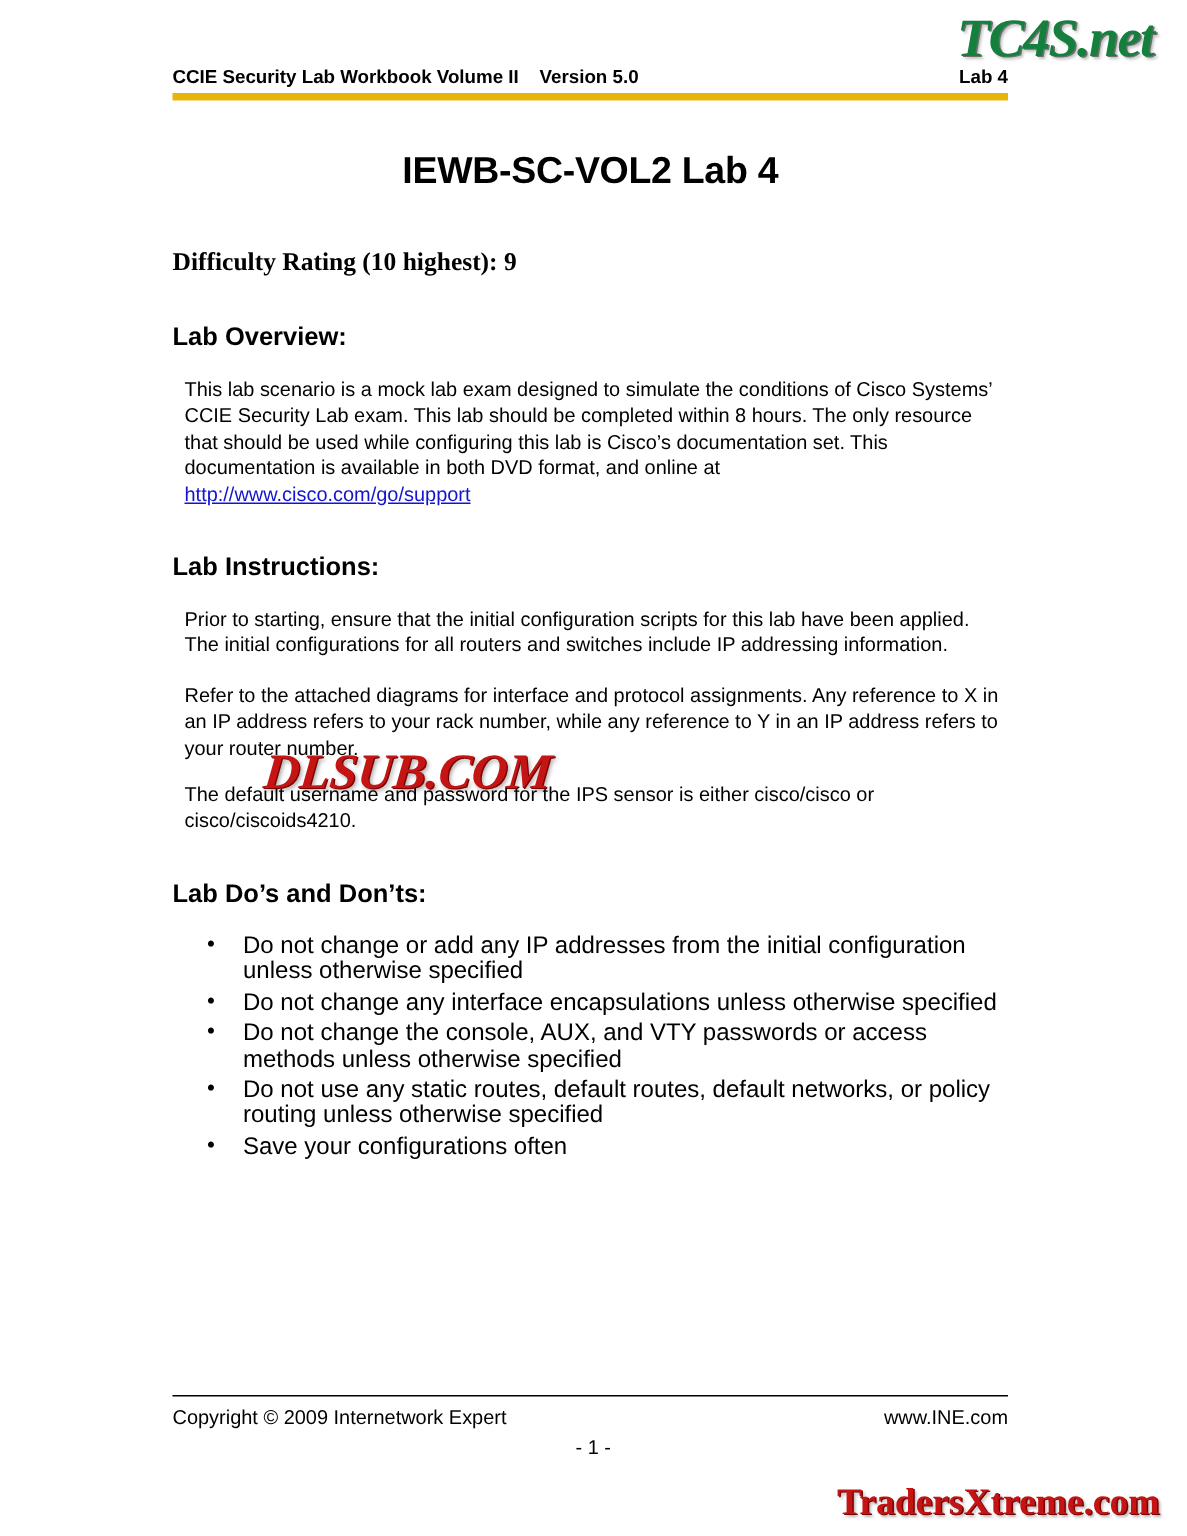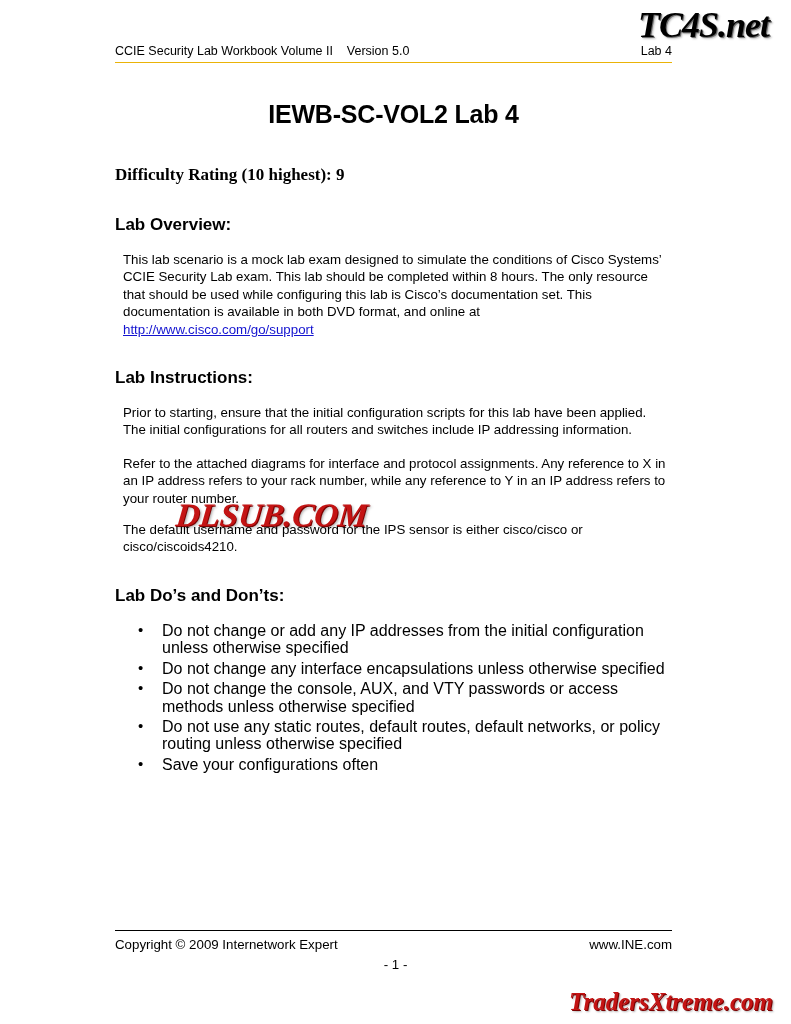--- a/index.html
+++ b/index.html
@@ -26,38 +26,39 @@
 
   
   .wm-top {
     position: absolute;
     right: 22px;
     top: 4px;
     font-family: "Liberation Serif", serif;
     font-size: 36px;
     font-weight: bold;
     font-style: italic;
-    color: #000000;
+    color: #15803d;
     letter-spacing: -1px;
     text-shadow: 1px 1px 0 #6f6f6f, 2px 2px 2px rgba(0,0,0,0.25);
     white-space: nowrap;
   }
 
   
   .header {
     position: absolute;
     left: 115px;
     top: 44px;
     width: 557px;
     font-size: 12.5px;
-    border-bottom: 1px solid #eab308;
+    border-bottom: 5px solid #eab308;
     padding-bottom: 4px;
     display: flex;
     justify-content: space-between;
     align-items: flex-end;
+    font-weight: bold;
   }
   .header .h-left { white-space: pre; }
   .header .h-right { white-space: nowrap; padding-left: 8px; }
 
   
   .content {
     position: absolute;
     left: 115px;
     top: 78px;
     width: 557px;
@@ -160,21 +161,20 @@
     font-size: 13.3px;
   }
 
   .wm-bottom {
     position: absolute;
     right: 18px;
     bottom: 8px;
     font-family: "Liberation Serif", serif;
     font-size: 25px;
     font-weight: bold;
-    font-style: italic;
     color: #c41414;
     text-shadow: 1px 1px 0 #7a0000, 2px 2px 2px rgba(0,0,0,0.3);
     white-space: nowrap;
   }
 </style>
 </head>
 <body>
 
 <div class="page">
 

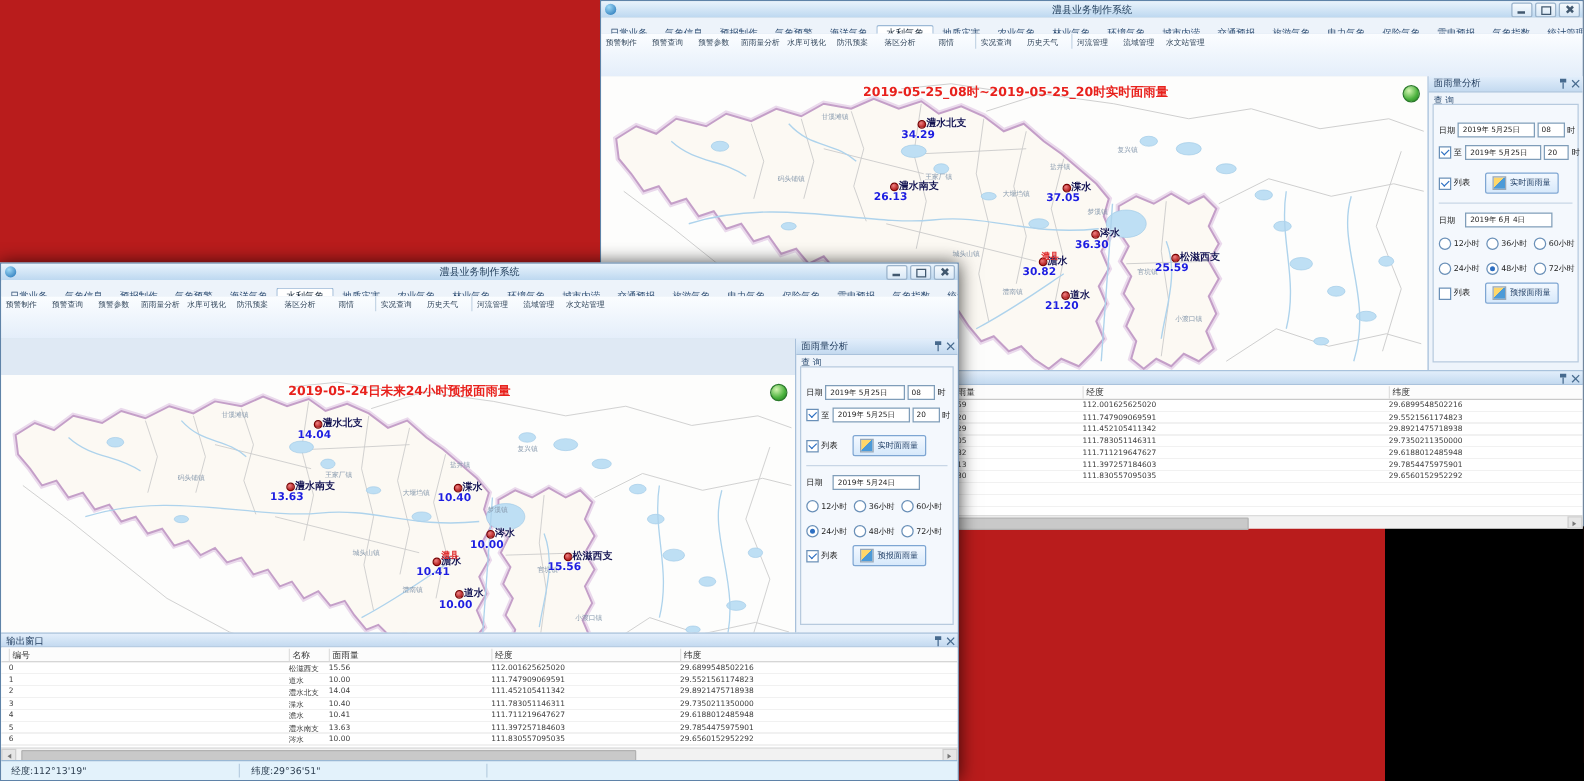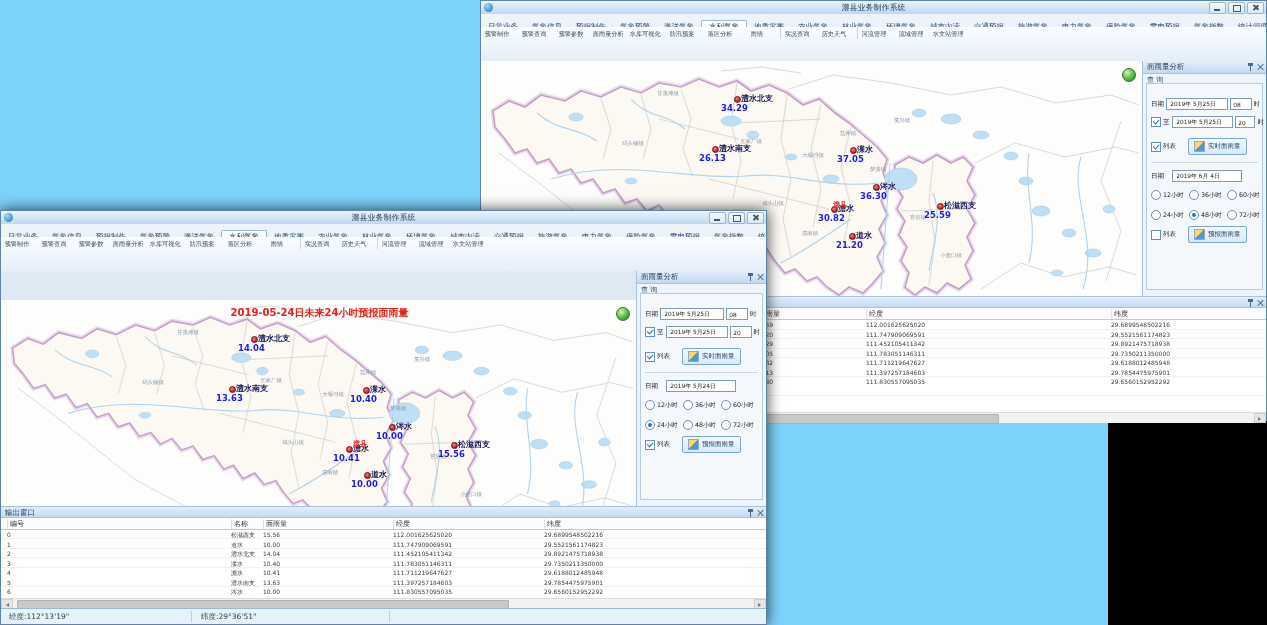--- a/index.html
+++ b/index.html
@@ -1,17 +1,17 @@
 <!DOCTYPE html>
 <html><head>
 <meta charset="utf-8">
 <style>
   html,body{margin:0;padding:0;background:#000;width:1267px;height:625px;overflow:hidden;
     font-family:"DejaVu Sans","Liberation Sans",sans-serif;}
-  .stage{position:relative;width:1108px;height:625px;background:#7dd3fc;}
+  .stage{position:relative;width:1108px;height:625px;background:#b91c1c;}
 
   
   .win{position:absolute;background:#eef4fb;border:1px solid #5f83a8;box-sizing:border-box;}
   .w-back{left:480px;top:0;width:787px;height:421px;z-index:1;}
   .w-front{left:0;top:210px;width:767px;height:415px;z-index:2;box-shadow:0 0 14px rgba(0,0,0,.75);}
   .tbar{position:absolute;left:0;right:0;top:0;height:13px;
     background:linear-gradient(#e9f3fc,#bdd8f0);border-bottom:1px solid #9cb9d6;}
   .tbar .ttl{position:absolute;left:0;right:0;top:1px;text-align:center;font-size:8px;color:#23405e;}
   .appico{position:absolute;left:3px;top:2px;width:9px;height:9px;border-radius:50%;
     background:radial-gradient(circle at 35% 30%,#9fd9f7,#1d6fb4);}
@@ -276,20 +276,21 @@
     <path class="rv" d="M70,118 C140,96 210,120 265,115 C310,110 340,128 398,122"></path>
     <path class="rv" d="M300,202 C330,186 352,170 370,158"></path>
     <path class="rv" d="M452,132 C462,158 452,184 448,210"></path>
     <path class="rv" d="M150,38 C168,58 186,52 204,68"></path>
     <path class="rv" d="M56,52 C76,70 96,66 116,80"></path>
     <path class="rv" d="M600,96 C588,136 618,176 602,228"></path>
     <path class="rv" d="M548,92 C542,130 558,162 548,202"></path>
     <path class="rv" d="M409,102 L400,228"></path>
   </svg>
 
+        <div class="maptitle">2019-05-25_08时~2019-05-25_20时实时面雨量</div>
         <div>
           <span class="town" style="left: 175px; top: 28px;">甘溪滩镇</span>
             <span class="town" style="left: 140px; top: 78px;">码头铺镇</span>
             <span class="town" style="left: 258px; top: 76px;">王家厂镇</span>
             <span class="town" style="left: 320px; top: 90px;">大堰垱镇</span>
             <span class="town" style="left: 358px; top: 68px;">盐井镇</span>
             <span class="town" style="left: 412px; top: 55px;">复兴镇</span>
             <span class="town" style="left: 388px; top: 104px;">梦溪镇</span>
             <span class="town" style="left: 428px; top: 152px;">官垸镇</span>
             <span class="town" style="left: 458px; top: 190px;">小渡口镇</span>

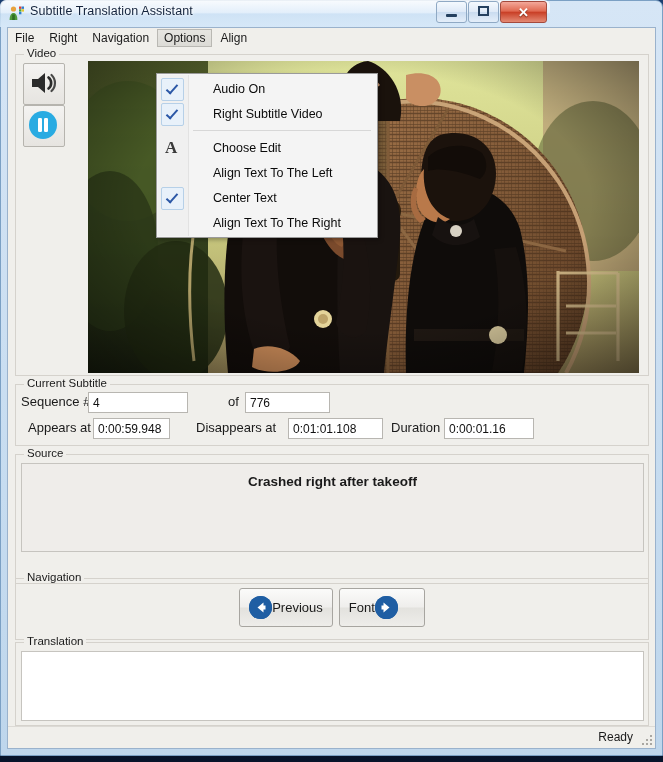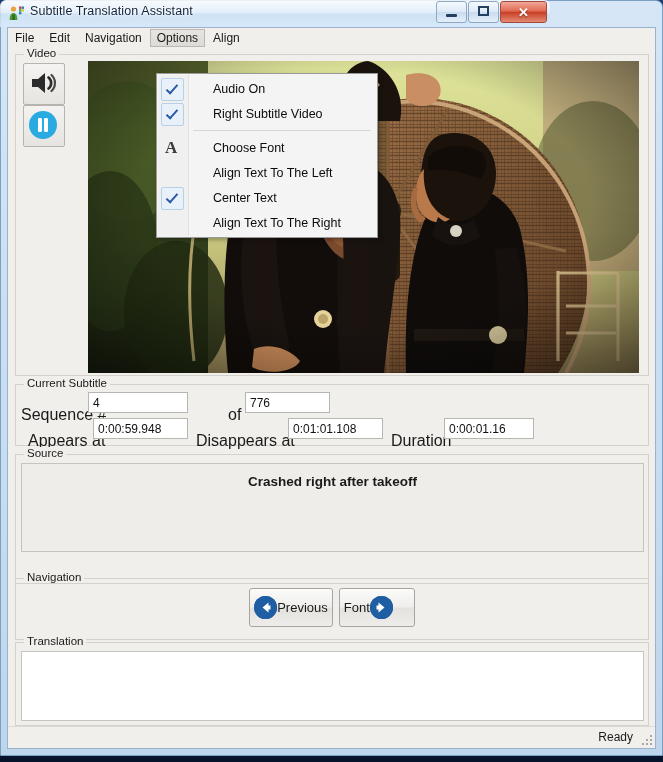--- a/index.html
+++ b/index.html
@@ -130,21 +130,21 @@
   #btn-pause { left: 7px; top: 50px; }
   .video-canvas {
     position: absolute;
     left: 72px; top: 6px;
     width: 551px; height: 312px;
     overflow: hidden;
     background: #2a1c12;
   }
   
   #group-subtitle { left: 7px; top: 356px; width: 634px; height: 62px; }
-  .flabel { position: absolute; font-size: 16px; color: #1a1a1a; white-space: nowrap; line-height: 20px; margin-top: 13px; }
+  .flabel { position: absolute; font-size: 13px; color: #1a1a1a; white-space: nowrap; line-height: 20px; }
   .finput {
     position: absolute;
     background: #ffffff;
     border: 1px solid #b8b6b1;
     box-sizing: border-box;
     font-size: 12px; color: #111;
     padding: 2px 4px;
     height: 21px;
     line-height: 15px;
     font-family: "Liberation Sans", sans-serif;
@@ -172,21 +172,21 @@
   
   #group-nav { left: 7px; top: 550px; width: 634px; height: 62px; }
   .navbtns { position: absolute; left: 0; right: 0; top: 9px; display: flex; justify-content: center; gap: 6px; }
   .navbtn {
     height: 37px;
     min-width: 66px;
     background: linear-gradient(180deg,#fbfbfa 0%, #efeeec 48%, #e3e2de 52%, #eeedea 100%);
     border: 1px solid #a7a5a0;
     border-radius: 3px;
     display: flex; align-items: center; 
-    padding: 0 4px;
+    padding: 0 9px;
     font-size: 13px; color: #1a1a1a;
   }
   .arrow-circle {
     width: 23px; height: 23px; border-radius: 50%;
     background: #1f5ea3;
     position: relative;
     flex: 0 0 auto;
   }
   
   #group-trans { left: 7px; top: 614px; width: 634px; height: 84px; }
@@ -298,21 +298,21 @@
         <div class="wbtn close">
           <span class="glyph">✕</span>
         </div>
       </div>
     </div>
 
     <div class="client">
 
       <div class="menubar">
         <div class="menu-item">File</div>
-        <div class="menu-item">Edit</div>
+        <div class="menu-item">Right</div>
         <div class="menu-item">Navigation</div>
         <div class="menu-item active">Options</div>
         <div class="menu-item">Align</div>
       </div>
 
       <div class="group" id="group-video">
         <span class="legend">Video</span>
 
         <div class="vbtn" id="btn-audio">
           <svg width="38" height="38" viewBox="0 0 38 38">
@@ -433,21 +433,21 @@
 
       <div class="group" id="group-subtitle">
         <span class="legend">Current Subtitle</span>
 
         <span class="flabel" style="left:5px; top:7px;">Sequence #</span>
         <input class="finput" style="left: 72px; top: 7px; width: 100px;" value="4">
         <span class="flabel" style="left:212px; top:7px;">of</span>
         <input class="finput" style="left: 229px; top: 7px; width: 85px;" value="776">
 
         <span class="flabel" style="left:12px; top:33px;">Appears at</span>
-        <input class="finput" style="left: 77px; top: 33px; width: 95px;" value="0:00:59.948">
+        <input class="finput" style="left: 77px; top: 33px; width: 77px;" value="0:00:59.948">
         <span class="flabel" style="left:180px; top:33px;">Disappears at</span>
         <input class="finput" style="left: 272px; top: 33px; width: 95px;" value="0:01:01.108">
         <span class="flabel" style="left:375px; top:33px;">Duration</span>
         <input class="finput" style="left: 428px; top: 33px; width: 90px;" value="0:00:01.16">
       </div>
 
       <div class="group" id="group-source">
         <span class="legend">Source</span>
         <div class="textbox">
           <span class="src-text">Crashed right after takeoff</span>
@@ -505,21 +505,21 @@
 
         <div class="dd-item">
           <span class="dd-check"></span>
           <span>Right Subtitle Video</span>
         </div>
 
         <div class="dd-sep"></div>
 
         <div class="dd-item">
           <span class="dd-fonticon">A</span>
-          <span>Choose Font</span>
+          <span>Choose Edit</span>
         </div>
 
         <div class="dd-item">
           <span>Align Text To The Left</span>
         </div>
 
         <div class="dd-item">
           <span class="dd-check"></span>
           <span>Center Text</span>
         </div>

= = = = =

#### EXERCISE:
Search the entries above for "value". Show every line that has it.

#### OUTPUT OF THE TASK:
         <input class="finput" style="left: 72px; top: 7px; width: 100px;" value="4">
         <input class="finput" style="left: 229px; top: 7px; width: 85px;" value="776">
-        <input class="finput" style="left: 77px; top: 33px; width: 95px;" value="0:00:59.948">
+        <input class="finput" style="left: 77px; top: 33px; width: 77px;" value="0:00:59.948">
         <input class="finput" style="left: 272px; top: 33px; width: 95px;" value="0:01:01.108">
         <input class="finput" style="left: 428px; top: 33px; width: 90px;" value="0:00:01.16">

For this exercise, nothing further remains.